Uploading a fine-tuned model
Make sure to review the requirements for a fine-tuned model. Sample configs for supported models are available here.
To upload a fine-tuned model located at /tmp/falcon-7b-addon/
, run:
firectl create model my-model /tmp/falcon-7b-addon/
Once uploaded, you can see your model with:
firectl list models
Deploying your model
To deploy the model for inference, run:
firectl deploy my-model
Testing your model
Once your model is deployed, you can query it on the model page.
- Visit the list of your models.
- Click on the model you deployed.
- Enter your text prompt and click "Generate Completion"
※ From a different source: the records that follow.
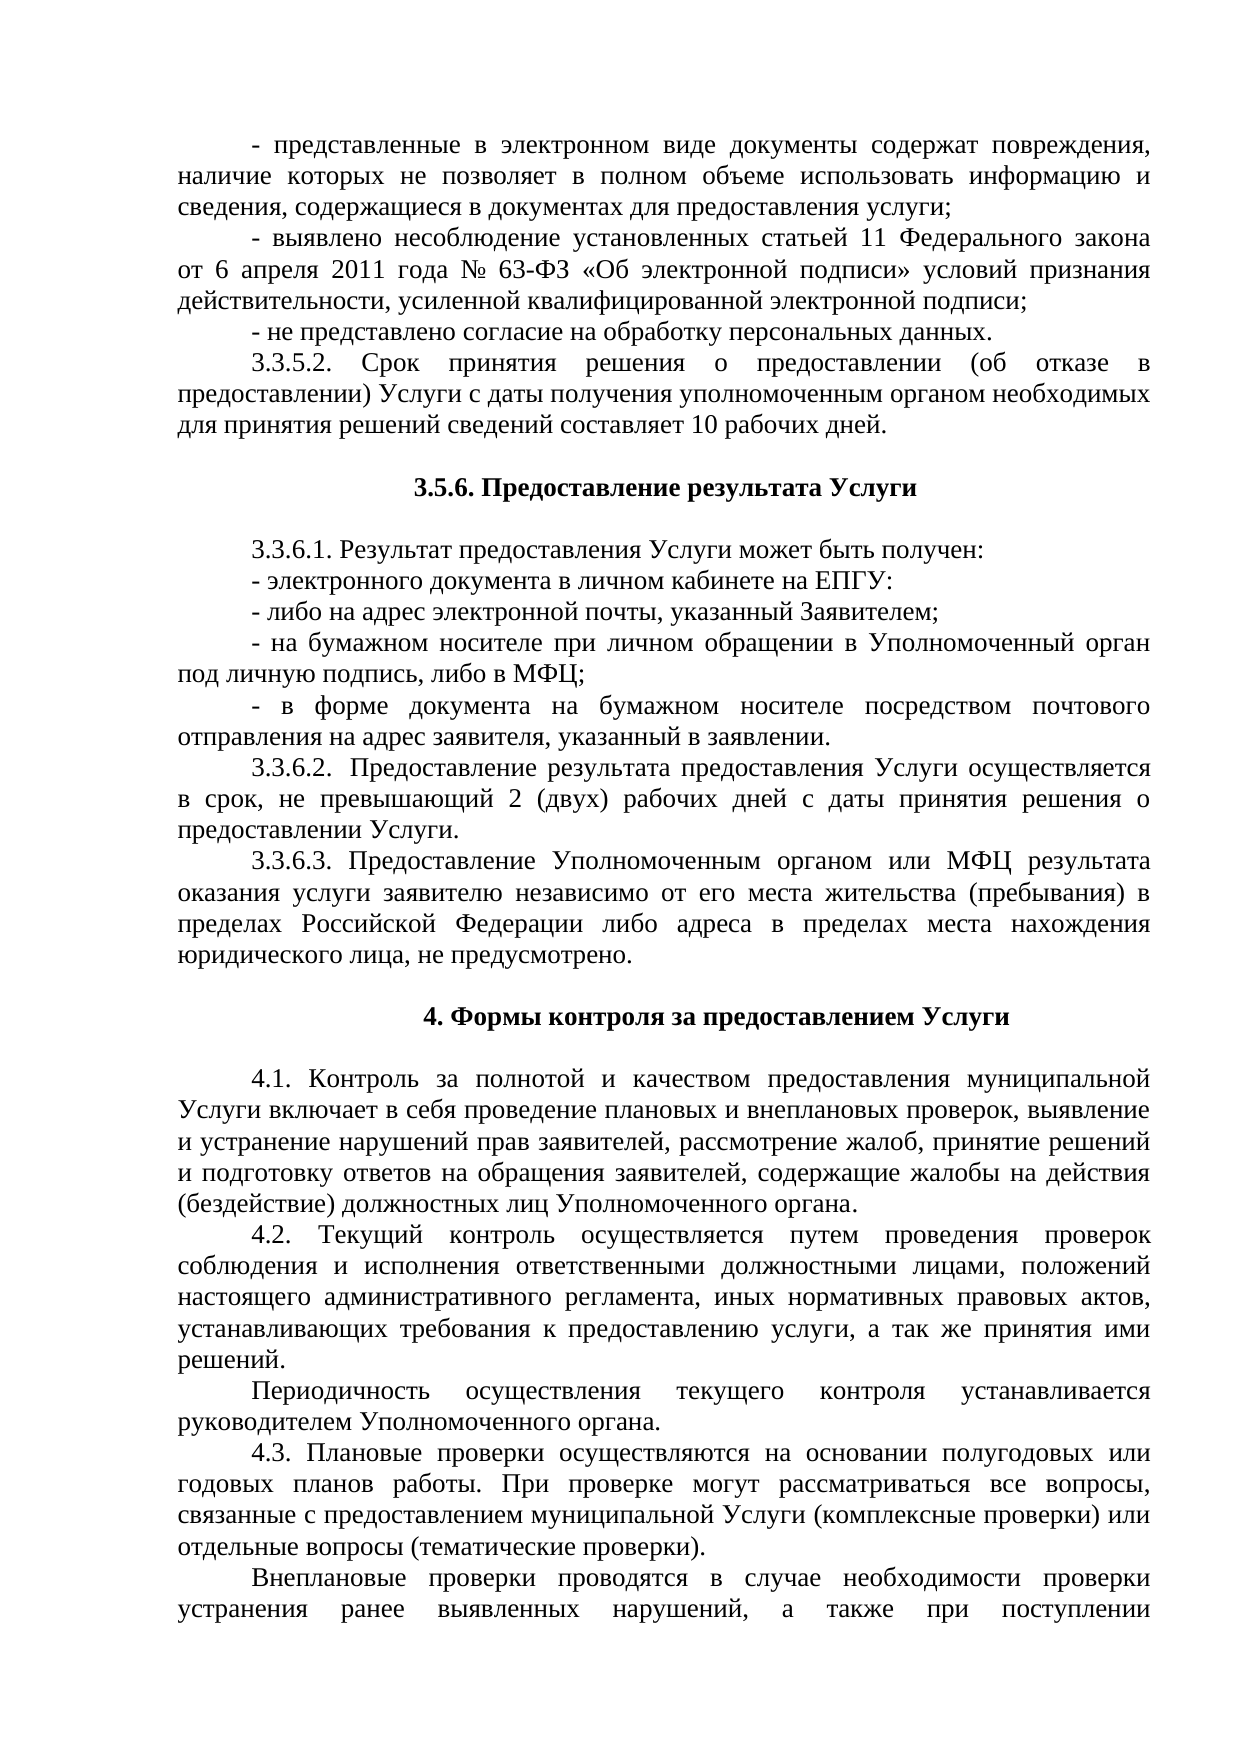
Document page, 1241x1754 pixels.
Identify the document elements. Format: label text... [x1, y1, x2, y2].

text 3.3.5.2. Срок принятия решения о предоставлении (об отказе в предоставлении) Услуги с даты получения уполномоченным органом необходимых для принятия решений сведений составляет 10 рабочих дней. [177, 346, 1152, 439]
text - не представлено согласие на обработку персональных данных. [177, 315, 1152, 346]
text - электронного документа в личном кабинете на ЕПГУ: [177, 564, 1152, 595]
text 3.3.6.3. Предоставление Уполномоченным органом или МФЦ результата оказания услуги заявителю независимо от его места жительства (пребывания) в пределах Российской Федерации либо адреса в пределах места нахождения юридического лица, не предусмотрено. [177, 844, 1152, 969]
text 4.3. Плановые проверки осуществляются на основании полугодовых или годовых планов работы. При проверке могут рассматриваться все вопросы, связанные с предоставлением муниципальной Услуги (комплексные проверки) или отдельные вопросы (тематические проверки). [177, 1436, 1152, 1561]
text - на бумажном носителе при личном обращении в Уполномоченный орган под личную подпись, либо в МФЦ; [177, 626, 1152, 689]
text 4.1. Контроль за полнотой и качеством предоставления муниципальной Услуги включает в себя проведение плановых и внеплановых проверок, выявление и устранение нарушений прав заявителей, рассмотрение жалоб, принятие решений и подготовку ответов на обращения заявителей, содержащие жалобы на действия (бездействие) должностных лиц Уполномоченного органа. [177, 1062, 1152, 1218]
text Периодичность осуществления текущего контроля устанавливается руководителем Уполномоченного органа. [177, 1374, 1152, 1436]
text - выявлено несоблюдение установленных статьей 11 Федерального закона от 6 апреля 2011 года № 63-ФЗ «Об электронной подписи» условий признания действительности, усиленной квалифицированной электронной подписи; [177, 222, 1152, 315]
text - в форме документа на бумажном носителе посредством почтового отправления на адрес заявителя, указанный в заявлении. [177, 689, 1152, 751]
text - представленные в электронном виде документы содержат повреждения, наличие которых не позволяет в полном объеме использовать информацию и сведения, содержащиеся в документах для предоставления услуги; [177, 128, 1152, 222]
text 3.3.6.2. Предоставление результата предоставления Услуги осуществляется в срок, не превышающий 2 (двух) рабочих дней с даты принятия решения о предоставлении Услуги. [177, 751, 1152, 844]
text 3.3.6.1. Результат предоставления Услуги может быть получен: [177, 533, 1152, 564]
text - либо на адрес электронной почты, указанный Заявителем; [177, 595, 1152, 626]
text 4. Формы контроля за предоставлением Услуги [177, 1000, 1181, 1031]
text 3.5.6. Предоставление результата Услуги [177, 471, 1152, 502]
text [177, 1561, 1152, 1623]
text 4.2. Текущий контроль осуществляется путем проведения проверок соблюдения и исполнения ответственными должностными лицами, положений настоящего административного регламента, иных нормативных правовых актов, устанавливающих требования к предоставлению услуги, а так же принятия ими решений. [177, 1218, 1152, 1374]
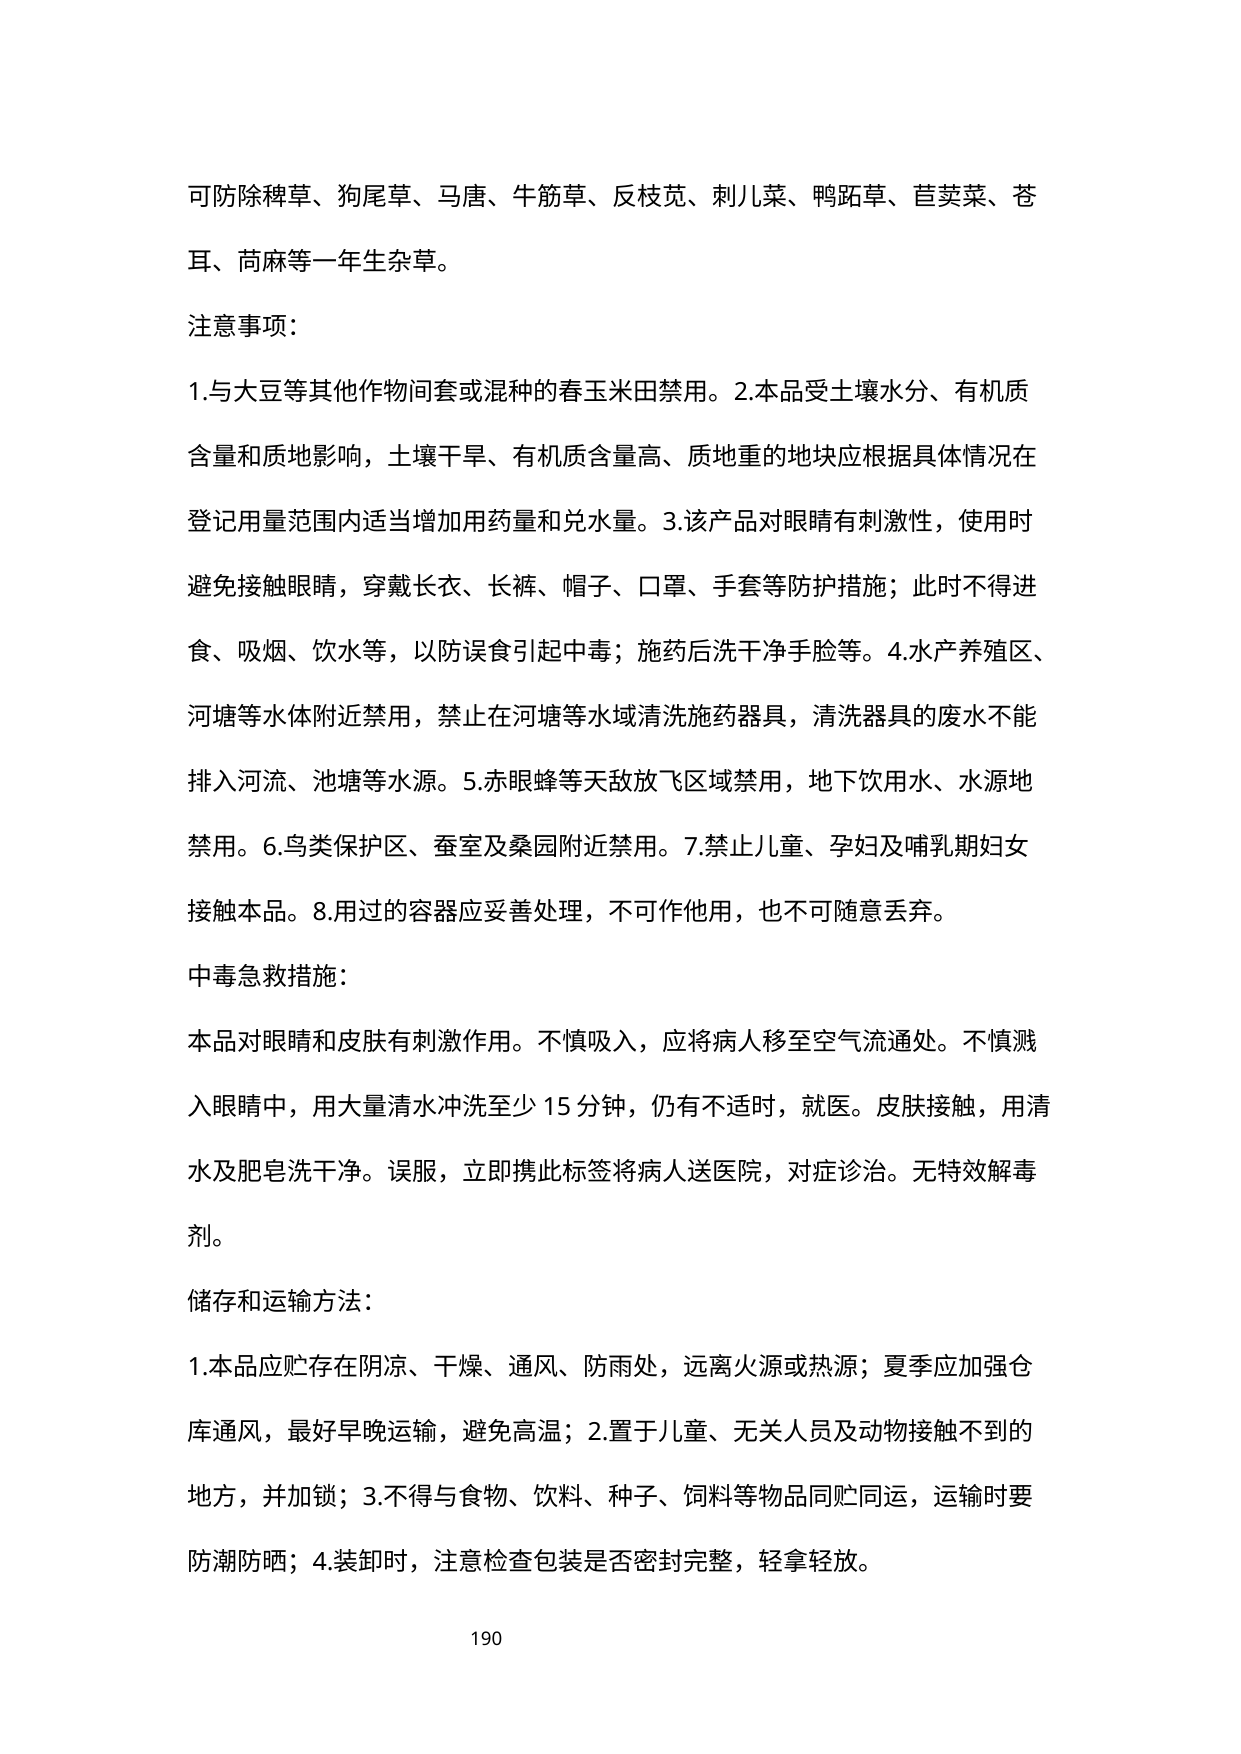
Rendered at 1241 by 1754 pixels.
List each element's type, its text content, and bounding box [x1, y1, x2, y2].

text 注意事项： 1.与大豆等其他作物间套或混种的春玉米田禁用。2.本品受土壤水分、有机质含量和质地影响，土壤干旱、有机质含量高、质地重的地块应根据具体情况在登记用量范围内适当增加用药量和兑水量。3.该产品对眼睛有刺激性，使用时避免接触眼睛，穿戴长衣、长裤、帽子、口罩、手套等防护措施；此时不得进食、吸烟、饮水等，以防误食引起中毒；施药后洗干净手脸等。4.水产养殖区、河塘等水体附近禁用，禁止在河塘等水域清洗施药器具，清洗器具的废水不能排入河流、池塘等水源。5.赤眼蜂等天敌放飞区域禁用，地下饮用水、水源地禁用。6.鸟类保护区、蚕室及桑园附近禁用。7.禁止儿童、孕妇及哺乳期妇女接触本品。8.用过的容器应妥善处理，不可作他用，也不可随意丢弃。 [187, 292, 1053, 942]
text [187, 162, 1053, 292]
text 中毒急救措施： 本品对眼睛和皮肤有刺激作用。不慎吸入，应将病人移至空气流通处。不慎溅入眼睛中，用大量清水冲洗至少15分钟，仍有不适时，就医。皮肤接触，用清水及肥皂洗干净。误服，立即携此标签将病人送医院，对症诊治。无特效解毒剂。 [187, 942, 1053, 1267]
text 储存和运输方法： [187, 1267, 1053, 1332]
text 1.本品应贮存在阴凉、干燥、通风、防雨处，远离火源或热源；夏季应加强仓库通风，最好早晚运输，避免高温；2.置于儿童、无关人员及动物接触不到的地方，并加锁；3.不得与食物、饮料、种子、饲料等物品同贮同运，运输时要防潮防晒；4.装卸时，注意检查包装是否密封完整，轻拿轻放。 [187, 1332, 1053, 1592]
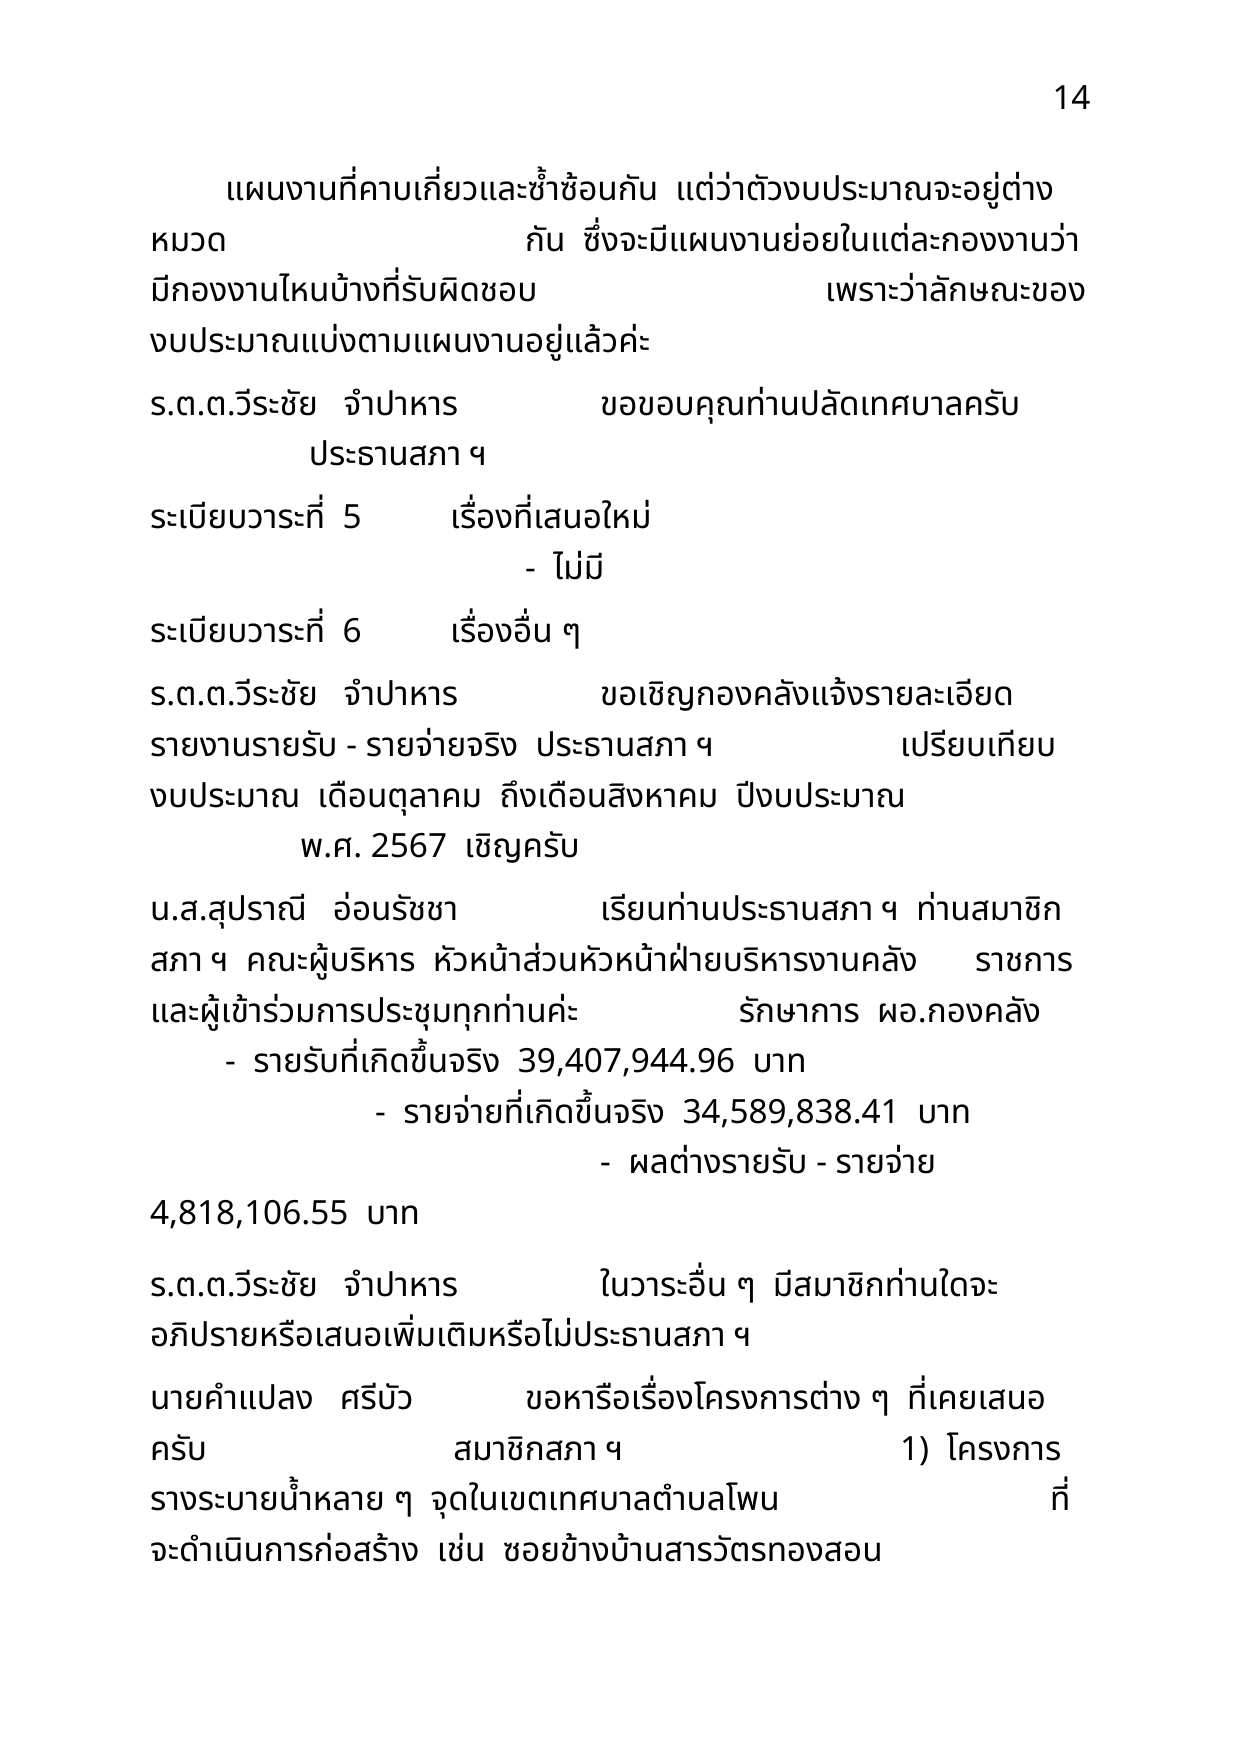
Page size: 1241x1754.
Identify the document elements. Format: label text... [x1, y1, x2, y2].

text ร.ต.ต.วีระชัย จำปาหาร ในวาระอื่น ๆ มีสมาชิกท่านใดจะอภิปรายหรือเสนอเพิ่มเติมหรือไม่ประธานสภา ฯ [150, 1260, 1090, 1362]
text ร.ต.ต.วีระชัย จำปาหาร ขอขอบคุณท่านปลัดเทศบาลครับ ประธานสภา ฯ [150, 379, 1090, 481]
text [150, 1374, 1090, 1576]
text ระเบียบวาระที่ 5 เรื่องที่เสนอใหม่ - ไม่มี [150, 493, 1090, 594]
text น.ส.สุปราณี อ่อนรัชชา เรียนท่านประธานสภา ฯ ท่านสมาชิกสภา ฯ คณะผู้บริหาร หัวหน้าส่วนหัวหน้าฝ่ายบริหารงานคลัง ราชการ และผู้เข้าร่วมการประชุมทุกท่านค่ะ รักษาการ ผอ.กองคลัง - รายรับที่เกิดขึ้นจริง 39,407,944.96 บาท - รายจ่ายที่เกิดขึ้นจริง 34,589,838.41 บาท - ผลต่างรายรับ - รายจ่าย 4,818,106.55 บาท [150, 885, 1090, 1239]
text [150, 165, 1090, 367]
text ร.ต.ต.วีระชัย จำปาหาร ขอเชิญกองคลังแจ้งรายละเอียดรายงานรายรับ - รายจ่ายจริง ประธานสภา ฯ เปรียบเทียบงบประมาณ เดือนตุลาคม ถึงเดือนสิงหาคม ปีงบประมาณ พ.ศ. 2567 เชิญครับ [150, 670, 1090, 873]
text ระเบียบวาระที่ 6 เรื่องอื่น ๆ [150, 607, 1090, 658]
You should see your model's response streamed below.
Using the API
You can also directly query the model using the /v1/completions
API:
curl \
-H "Authorization: Bearer ${API_KEY}" \
-H "Content-Type: application/json" \
-d '{"model": "accounts/<ACCOUNT_ID>/models/my-model", "prompt": "hello, the sky is"}' \
https://api.fireworks.ai/inference/v1/completions
import fireworks.client
fireworks.client.configure(
api_base="https://api.fireworks.ai/inference",
api_key="<API_KEY>",
)
fireworks.client.Completion.create(
model="falcon-7b-addon",
prompt="Say this is a test",
max_tokens=7,
temperature=0,
)
Cleaning up
Now that you are finished with the guide, you can undeploy the models to avoid accruing charges on your account:
firectl undeploy my-model
You can also delete the model from your account:
firectl delete model my-model
Deployment limits
Non-enterprise accounts are limited to a maximum of 100 deployed models.
Updated 2 months ago